Original Message: So I have gloss black alloys and over the last few months the condition continues to get worse. They aren't stupidly bad but there is a build of some sort of grime on all of the wheels that doesn't wash of using a mitt or a microfibre noodle when used with car shampoo (autoglym body conditioner). I bought some fallout remover before but that didn't really do much either.

What would people reccomend to help get rid of this? Some sort of tar remover or maybe a dedicated wheel cleaned like Bilberry?

*Update*

I bought some BH autowheels based on these recommendations. I applied one coating, pressure washed off and then washed with microfibre mitt and autoglym body conditioner. Will post pics before and after below:

*When "clean" beforehand*
Note the weird stains and "etching" on the surface


*When dirty beforehand (~1000 miles)*
Note you can see the stuck-on grime after a finger swipe (and some weird red stuff on the spoke above the valve. I've only just noticed that now i'm uploading) 


*After*




Not perfect but *much* better!

I applied some sealant that I already had to try make life a bit easier in future. 
Thanks for the suggestions!


----------



## joeninety (Feb 9, 2017)

I use diablo on my gloss black wheels after a snowfoam ,seems to get rid of grime and brake dust then protect the wheels so easier next time round.


----------



## c87reed (Dec 9, 2015)

On our black alloys. Generally, I snow foam the car and wheels and then pressure rinse. Once dry and the worse of the dirt has been removed, I give them a hit with BH Autowheels. As the wheels are glossy black, I don't agitate with a brush and only pressure rinse; this bring them to near spotless without 'touching' them. I then give them a once over with shampoo and my microfibre madness mitt.

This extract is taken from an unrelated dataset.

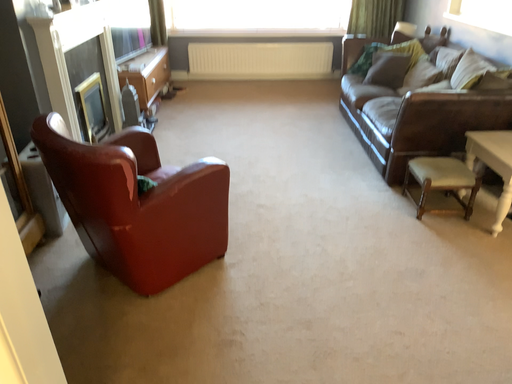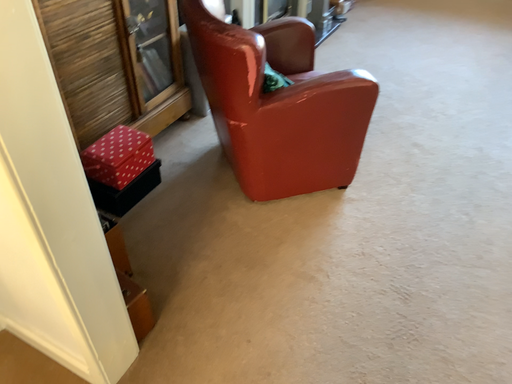
Question: How did the camera likely rotate when shooting the video?

Choices:
 (A) rotated downward
 (B) rotated upward

Answer: (A)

Periodically, I give them a hit with a fallout such as korrosol to clear any remaining fallout.


----------



## OvEr_KiLL (Mar 2, 2015)

use bilt hamber auto wheel and rinse after a few mins then do another hit with it, then dry the wheels and seal them with race glaze nano wheel seal, just spray it on leave a few mins and buff and then after 1h do another layer. 2 layers will give you 6 months easy and you only need to use snow foam, shampoo to clean them  and then the auto wheel every 6 months and reapply
plus the race glaze will make them shiny


----------



## Andyblue (Jun 20, 2017)

Once you've got them clean, then as above, treat them to a sealant and this hopefully will make washing them easier.

I've used Raceglaze Nano Sealant and it's so easy to apply and works very well.


----------



## Benfr16 (Dec 3, 2016)

Cheers guys. Bought some BH autowheels. Will seal after and see how it goes!


----------



## OvEr_KiLL (Mar 2, 2015)

Benfr16 said:


> Cheers guys. Bought some BH autowheels. Will seal after and see how it goes!


it might take 2 hits of auto wheel spray it on leave a few mins and rinse x2


----------



## ashleyman (May 17, 2016)

I just got back from holiday. The car was washed before I left and then driven to a relatives house 15 miles away where it was parked for 2 weeks. This is what I came back too:










My wheels are coated in Gyeon Q2 Rim and it does help when cleaning, as you can see it also beads quite well. Black wheels will never be as good as the lighter greys/silvers for masking dirt.


----------